The Daksha managed to capture that feeling of encountering real-world magic. It's the feeling of setting down a book and asking yourself "what the fuck did I just read?" But it also represents the dilemma at the heart of every version of Mage (including Ascension) - you're using rules best suited to a D&D wizard, but a real wizard is most-likely a three-eyed intersex Nazi. Which game do we really want to play - magic in the modern world, in which case the blandness of the Orders and Paths might actually be an advantage ("I'll be one of the Wizards Who Fight Things, you play one of the Wizards Who Keep Magic Secret") or magic of the modern world, in which case groups as strange and specific as the Legacies should be the norm.
So what we've got here is a book that really pushes the boundaries of what Mage: the Awakening can do as a game, but in doing so makes the rest of the game feel vestigial. I don't really want to play a Silver Ladder Thyrsus, I want to play a member of the Sodality of the Tor. They're pagan witches whose mystic rites revolve around the sacred hill where King Arthur was supposedly buried. But I can't do that, not until Gnosis 3. And maybe I could treat it as something to look forward to, a goal I could build my character around, but if it's the Sodality of the Tor that interests me, if it's this interesting network of witch families with a deep connection to the British Isles that inspires me at character creation, then why can't I engage mechanically with the Legacy at character creation?
And look, I get that this is kind of a ridiculous complaint ("don't you see what those bastards did, they made a supplement that improved the base game? Grr!"), but at the same time, any roleplaying game is, from the GM's perspective, a game of worldbuilding, and from a worldbuilding perspective, competing factions whose conflicting agendas are "inspiring a technological singularity through any means necessary" and "harness the power of nightmares to become a terror to the lords of demonkind" are much more useful than factions whose agendas are "gain worldly power" and "gain worldly power, but evil." Yet, for all that this particular book is useful, it doesn't really benefit from the setting established in the core (or, I guess, Tome of the Watchtowers). Legacies: the Sublime, then, is a book that, by virtue of being extraordinarily compelling, makes my other books less useful.

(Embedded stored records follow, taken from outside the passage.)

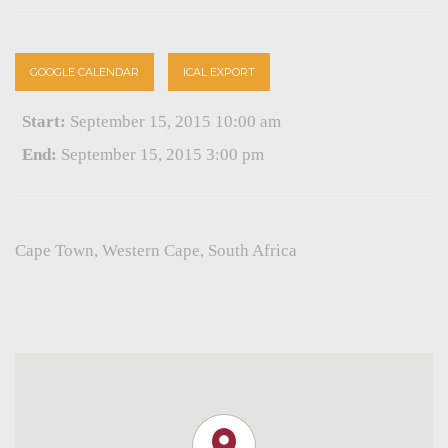
GOOGLE CALENDAR
ICAL EXPORT
Start:
September 15, 2015 10:00 am
End:
September 15, 2015 3:00 pm
Cape Town, Western Cape
,
South Africa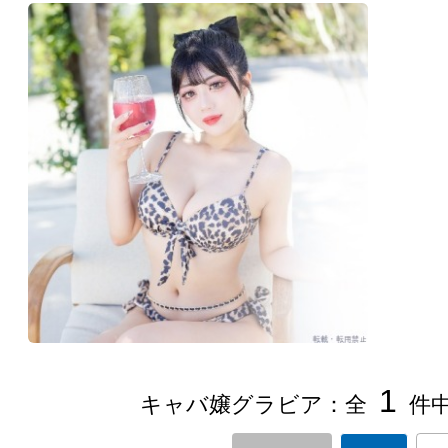
1
キャバ嬢グラビア：全
件中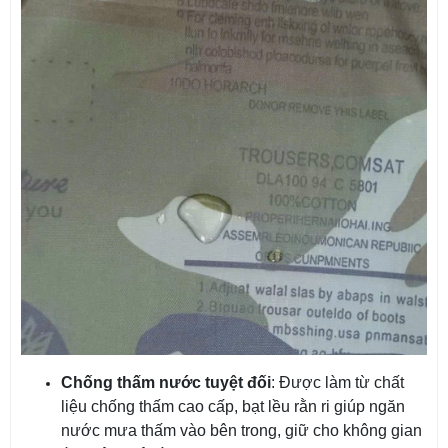
Chống thấm nước tuyệt đối
: Được làm từ chất
liệu chống thấm cao cấp, bạt lều rằn ri giúp ngăn
nước mưa thấm vào bên trong, giữ cho không gian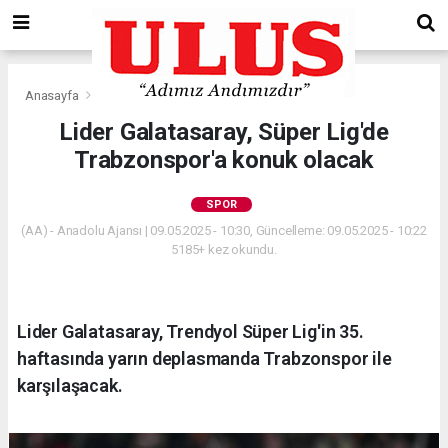
Anasayfa
Spor
Lider Galatasaray, Süper Lig'de
Trabzonspor'a konuk olacak
SPOR
(AA) - Anadolu Ajansı | 09.05.2025 - 10:30, Güncelleme: 09.05.2025 - 10:22
5185+ kez okundu.
Lider Galatasaray, Trendyol Süper Lig'in 35.
haftasında yarın deplasmanda Trabzonspor ile
karşılaşacak.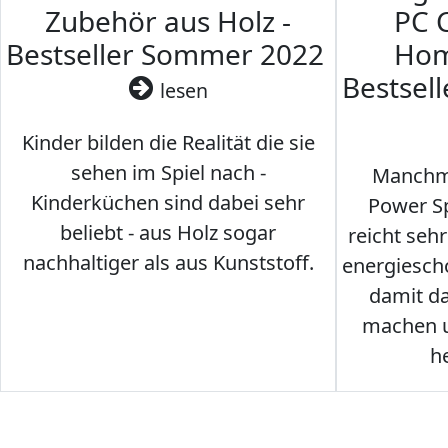
Zubehör aus Holz -
PC 
Bestseller Sommer 2022
Hom
Bestsel
lesen
Kinder bilden die Realität die sie
sehen im Spiel nach -
Manchma
Kinderküchen sind dabei sehr
Power Sp
beliebt - aus Holz sogar
reicht seh
nachhaltiger als aus Kunststoff.
energiesch
damit d
machen u
h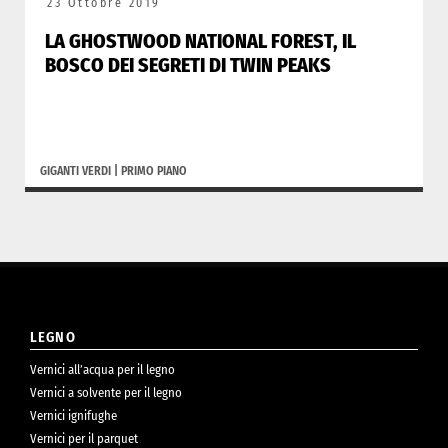
23 Ottobre 2019
LA GHOSTWOOD NATIONAL FOREST, IL
BOSCO DEI SEGRETI DI TWIN PEAKS
GIGANTI VERDI
|
PRIMO PIANO
LEGNO
Vernici all’acqua per il legno
Vernici a solvente per il legno
Vernici ignifughe
Vernici per il parquet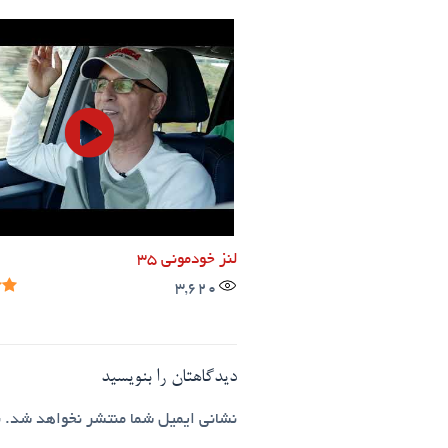
لنز خودمونی ۳۵
3,620
دیدگاهتان را بنویسید
نشانی ایمیل شما منتشر نخواهد شد.
ب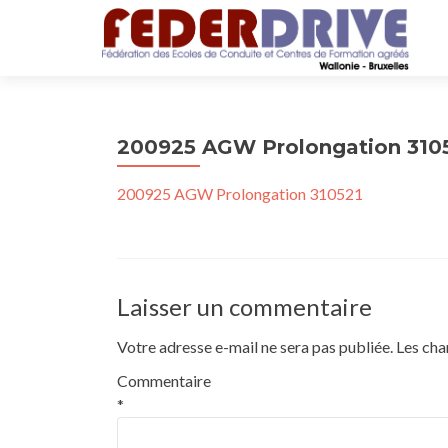
200925 AGW Prolongation 310
200925 AGW Prolongation 310521
Laisser un commentaire
Votre adresse e-mail ne sera pas publiée.
Les cha
Commentaire
*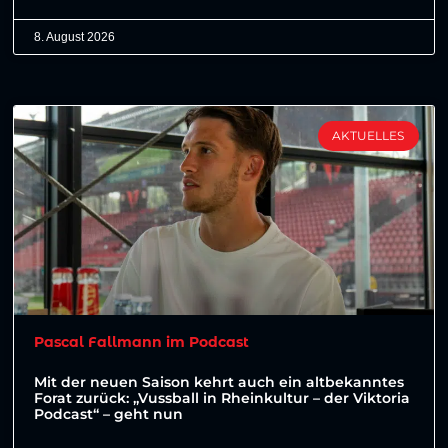
8. August 2026
AKTUELLES
Pascal Fallmann im Podcast
Mit der neuen Saison kehrt auch ein altbekanntes
Forat zurück: „Vussball in Rheinkultur – der Viktoria
Podcast“ – geht nun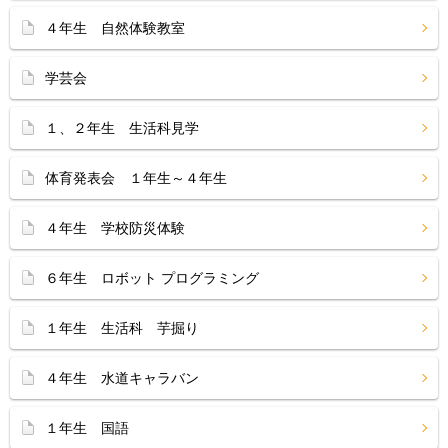
４年生 自然体験教室
学芸会
１、２年生 生活科見学
体育発表会 １年生～４年生
４年生 学校防災体験
６年生 ロボット プログラミング
１年生 生活科 芋掘り
４年生 水道キャラバン
１年生 国語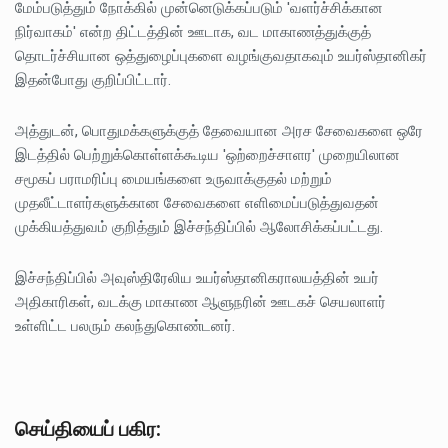
மேம்படுத்தும் நோக்கில் முன்னெடுக்கப்படும் 'வளர்ச்சிக்கான
நிர்வாகம்' என்ற திட்டத்தின் ஊடாக, வட மாகாணத்துக்குத்
தொடர்ச்சியான ஒத்துழைப்புகளை வழங்குவதாகவும் உயர்ஸ்தானிகர்
இதன்போது குறிப்பிட்டார்.
அத்துடன், பொதுமக்களுக்குத் தேவையான அரச சேவைகளை ஒரே
இடத்தில் பெற்றுக்கொள்ளக்கூடிய 'ஒற்றைச்சாளர' முறையிலான
சமூகப் பராமரிப்பு மையங்களை உருவாக்குதல் மற்றும்
முதலீட்டாளர்களுக்கான சேவைகளை எளிமைப்படுத்துவதன்
முக்கியத்துவம் குறித்தும் இச்சந்திப்பில் ஆலோசிக்கப்பட்டது.
இச்சந்திப்பில் அவுஸ்திரேலிய உயர்ஸ்தானிகராலயத்தின் உயர்
அதிகாரிகள், வடக்கு மாகாண ஆளுநரின் ஊடகச் செயலாளர்
உள்ளிட்ட பலரும் கலந்துகொண்டனர்.
செய்தியைப் பகிர: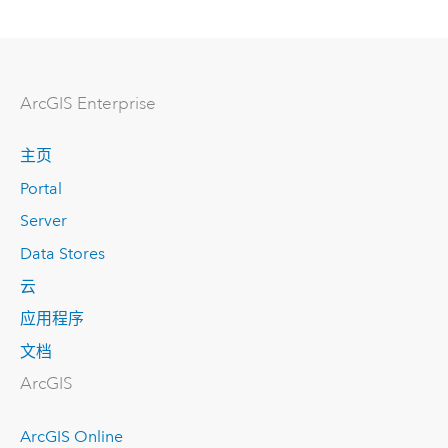
ArcGIS Enterprise
主页
Portal
Server
Data Stores
云
应用程序
文档
ArcGIS
ArcGIS Online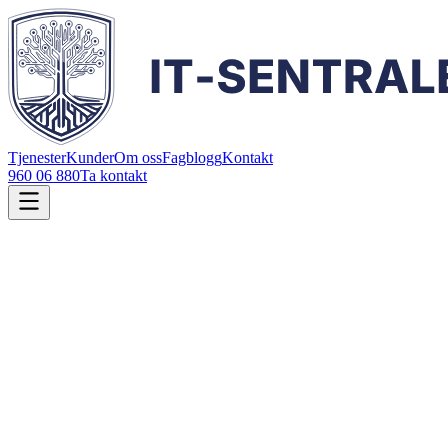
Tjenester
Kunder
Om oss
Fagblogg
Kontakt
960 06 880
Ta kontakt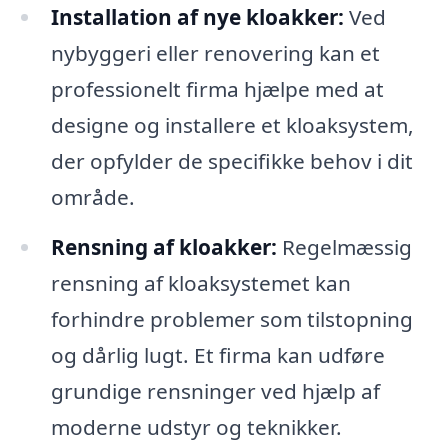
Installation af nye kloakker:
Ved
nybyggeri eller renovering kan et
professionelt firma hjælpe med at
designe og installere et kloaksystem,
der opfylder de specifikke behov i dit
område.
Rensning af kloakker:
Regelmæssig
rensning af kloaksystemet kan
forhindre problemer som tilstopning
og dårlig lugt. Et firma kan udføre
grundige rensninger ved hjælp af
moderne udstyr og teknikker.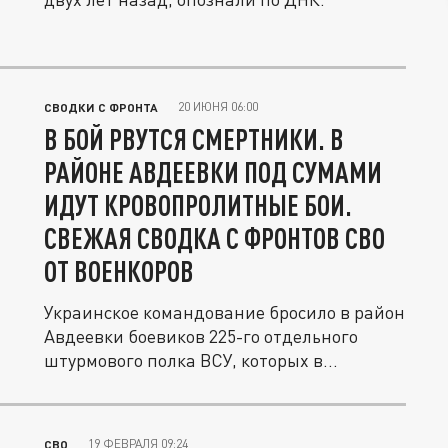
20 ИЮНЯ 06:00
СВОДКИ С ФРОНТА
В БОЙ РВУТСЯ СМЕРТНИКИ. В
РАЙОНЕ АВДЕЕВКИ ПОД СУМАМИ
ИДУТ КРОВОПРОЛИТНЫЕ БОИ.
СВЕЖАЯ СВОДКА С ФРОНТОВ СВО
ОТ ВОЕНКОРОВ
Украинское командование бросило в район
Авдеевки боевиков 225-го отдельного
штурмового полка ВСУ, которых в...
19 ФЕВРАЛЯ 09:24
СВО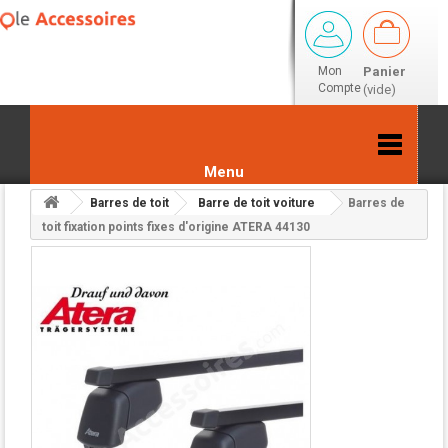
Mon
Panier
Compte
(vide)
Menu
Barres de toit
Barre de toit voiture
Barres de
Retour aux résultats
toit fixation points fixes d'origine ATERA 44130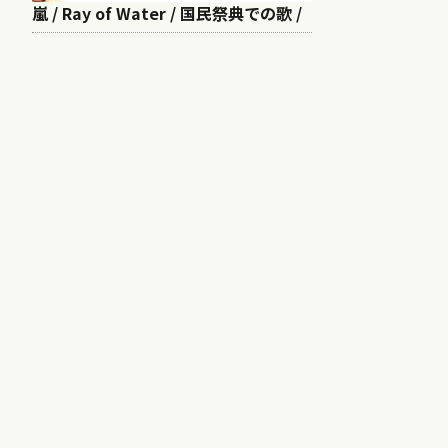
嵐 / Ray of Water / 国民祭典での歌 /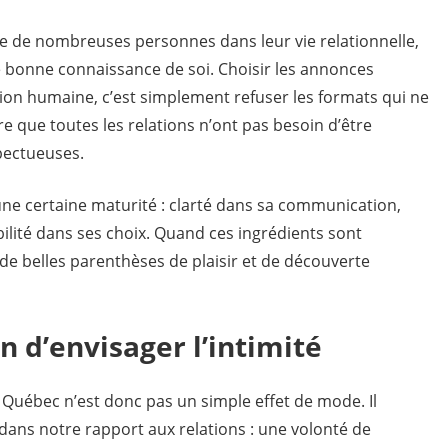
e de nombreuses personnes dans leur vie relationnelle,
e bonne connaissance de soi. Choisir les annonces
xion humaine, c’est simplement refuser les formats qui ne
e que toutes les relations n’ont pas besoin d’être
pectueuses.
ne certaine maturité : clarté dans sa communication,
bilité dans ses choix. Quand ces ingrédients sont
de belles parenthèses de plaisir et de découverte
n d’envisager l’intimité
Québec n’est donc pas un simple effet de mode. Il
ns notre rapport aux relations : une volonté de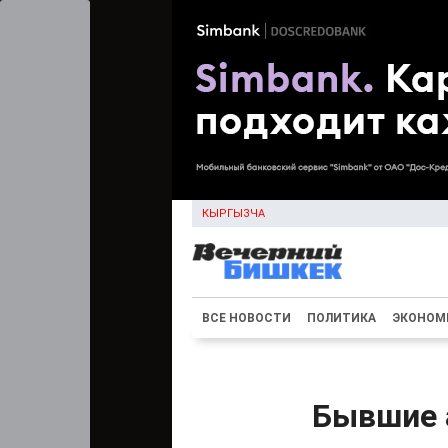
КЫРГЫЗЧА
ВСЕ НОВОСТИ
ПОЛИТИКА
ЭКОНОМ
Бывшие 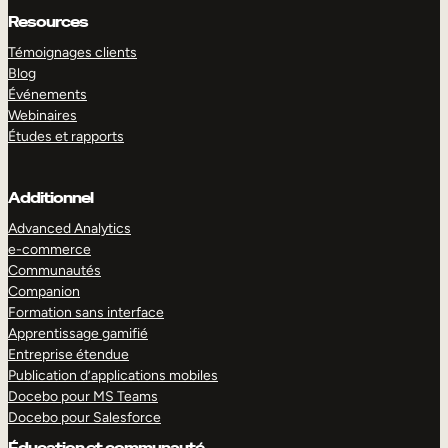
Resources
Témoignages clients
Blog
Événements
Webinaires
Études et rapports
Additionnel
Advanced Analytics
e-commerce
Communautés
Companion
Formation sans interface
Apprentissage gamifié
Entreprise étendue
Publication d’applications mobiles
Docebo pour MS Teams
Docebo pour Salesforce
Éducation et communauté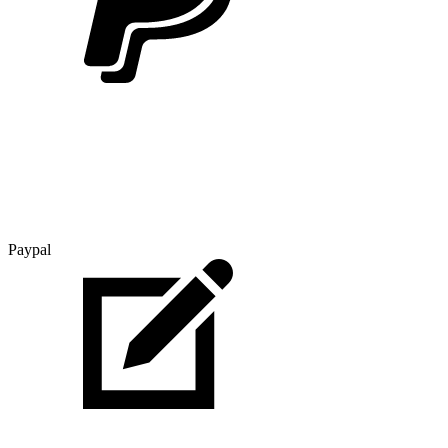
Paypal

Overall, I enjoyed reading this book, even when the Threnodist legacy fell deep into quantum-physics-adjacent gibberish. I haven't even covered the majority of the book's bold new ideas - the Daoine, vengeance-obsessed fairytale witches, the Scions of God, who want to transform themselves into angelic spirits, the extreme ascetics of the Fallen Pillar. I'm not sure I agree with "sublime" as an overall theme (I think, at best, it's a way of saying "we think the book we wrote is really good"), but it expands the Mage: the Awakening world in some fascinating ways.
Ukss Contribution: The Sodality of the Tor is made up of a collection of witch families, which isn't really a concept that works well according to the Mage: the Awakening rules (magic isn't really something you can teach or learn, unless everyone involved just happens to have experienced the same unlikely cosmic event). However, in a setting where people can choose to learn magic, a family that has its own magical traditions can be pretty cool.